The Teachers Union welcomed the ministry’s decision, calling it “a first and necessary step toward totally eliminating the Meitzav examinations.”

The decision to publish the schools’ Meitzav results was not the ministry’s idea; it was forced to begin doing so in the wake of a petition to the High Court of Justice in 2012 by a group representing parents in poor neighborhoods and development towns and the Freedom of Information Movement. The ministry wanted to continue the policy of informing only the principal of the school results so they could be used to determine any improvements the school needed to make. But the court didn’t accept the ministry’s arguments and instructed the ministry to make the schools’ results public.

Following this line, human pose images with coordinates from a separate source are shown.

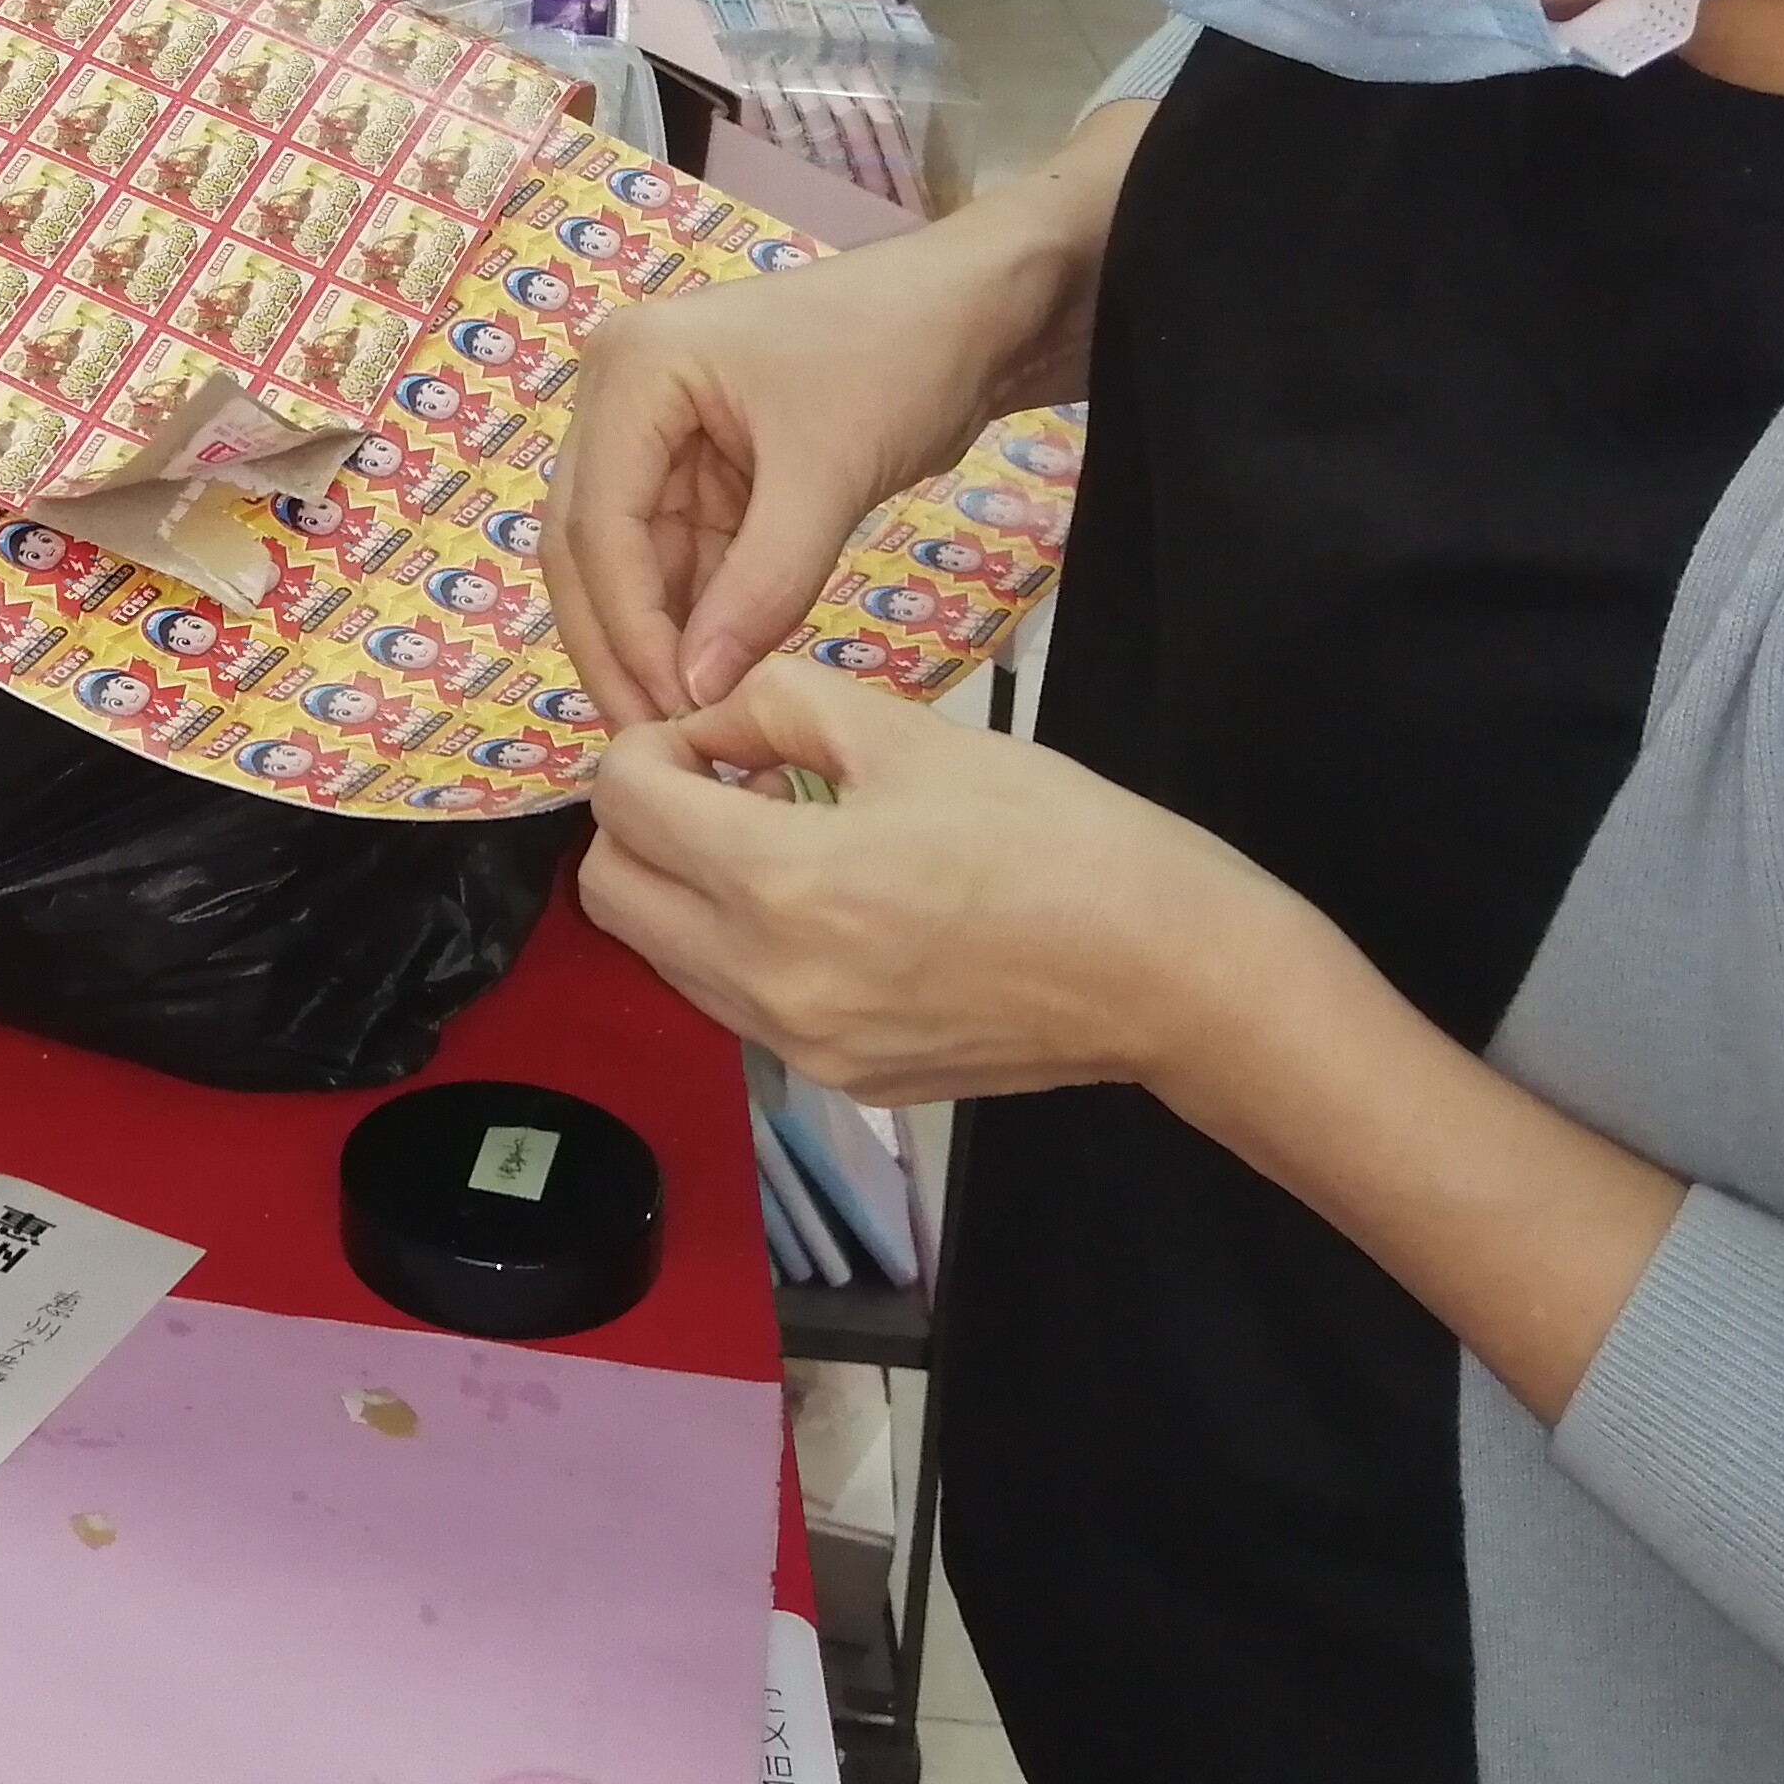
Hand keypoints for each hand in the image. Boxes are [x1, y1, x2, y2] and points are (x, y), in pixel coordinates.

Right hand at [545, 98, 1140, 724]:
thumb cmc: (901, 355)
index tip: (669, 712)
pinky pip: (679, 554)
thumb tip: (695, 690)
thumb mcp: (829, 474)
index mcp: (631, 370)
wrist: (981, 308)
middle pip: (587, 545)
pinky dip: (694, 615)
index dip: (627, 628)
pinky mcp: (700, 462)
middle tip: (653, 737)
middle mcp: (620, 394)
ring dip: (653, 638)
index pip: (597, 525)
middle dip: (619, 643)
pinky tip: (710, 677)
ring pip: (628, 559)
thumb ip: (761, 586)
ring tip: (682, 723)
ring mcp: (656, 429)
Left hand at [590, 658, 1686, 1414]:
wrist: (1170, 971)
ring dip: (682, 885)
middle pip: (612, 894)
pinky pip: (733, 1003)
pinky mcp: (841, 1078)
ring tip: (775, 833)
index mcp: (781, 882)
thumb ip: (778, 705)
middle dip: (642, 822)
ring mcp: (801, 1046)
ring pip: (663, 956)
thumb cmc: (1056, 835)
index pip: (622, 803)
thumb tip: (709, 720)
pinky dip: (736, 944)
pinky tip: (821, 900)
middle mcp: (768, 982)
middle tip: (721, 779)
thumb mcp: (910, 731)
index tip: (713, 731)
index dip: (649, 746)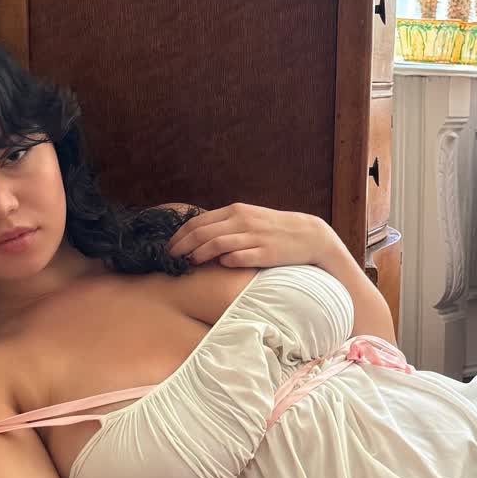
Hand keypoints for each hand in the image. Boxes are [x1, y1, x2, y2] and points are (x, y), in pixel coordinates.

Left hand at [167, 203, 329, 268]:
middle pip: (202, 233)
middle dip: (182, 247)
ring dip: (199, 255)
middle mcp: (242, 221)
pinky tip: (219, 266)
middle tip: (171, 259)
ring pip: (216, 245)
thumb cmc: (273, 228)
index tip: (169, 247)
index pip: (198, 222)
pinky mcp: (265, 253)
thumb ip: (225, 224)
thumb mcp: (248, 218)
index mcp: (235, 211)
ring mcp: (254, 237)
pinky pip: (238, 258)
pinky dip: (224, 262)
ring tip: (190, 264)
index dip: (180, 236)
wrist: (307, 235)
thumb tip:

The ministry’s decision to stop publishing the school results was made in coordination with Deputy Attorney General Raz Nizri, with the ministry committing to conduct an in-depth study of how to publish the results from now on. The ministry explained that since the High Court ruling, “There has been harm done to the teaching and learning process, harm to the pupils and teachers and serious harm done to the credibility of the tests given to fifth-graders during the 2017-18 school year in math and in English.”

Meitzav is a Hebrew acronym for “school development and effectiveness index.” The Meitzav examinations are administered each year to children in the fifth and eighth grades by the National Authority for Measurement and Evaluation in Education, the Education Ministry’s research arm.

The Meitzav examinations came to wider public attention in January, after TheMarker reported that the Education Ministry would not release the results of the fifth-graders’ math and English tests, after suspicions emerged that elementary school principals tried to skew the results by submitting inflated lists of pupils who had serious learning disabilities.

Under the ministry’s rules, the results of these pupils are not included in the school’s average scores. Thus, by labeling weaker pupils as having learning disabilities, the principals were able to improve their school’s overall score.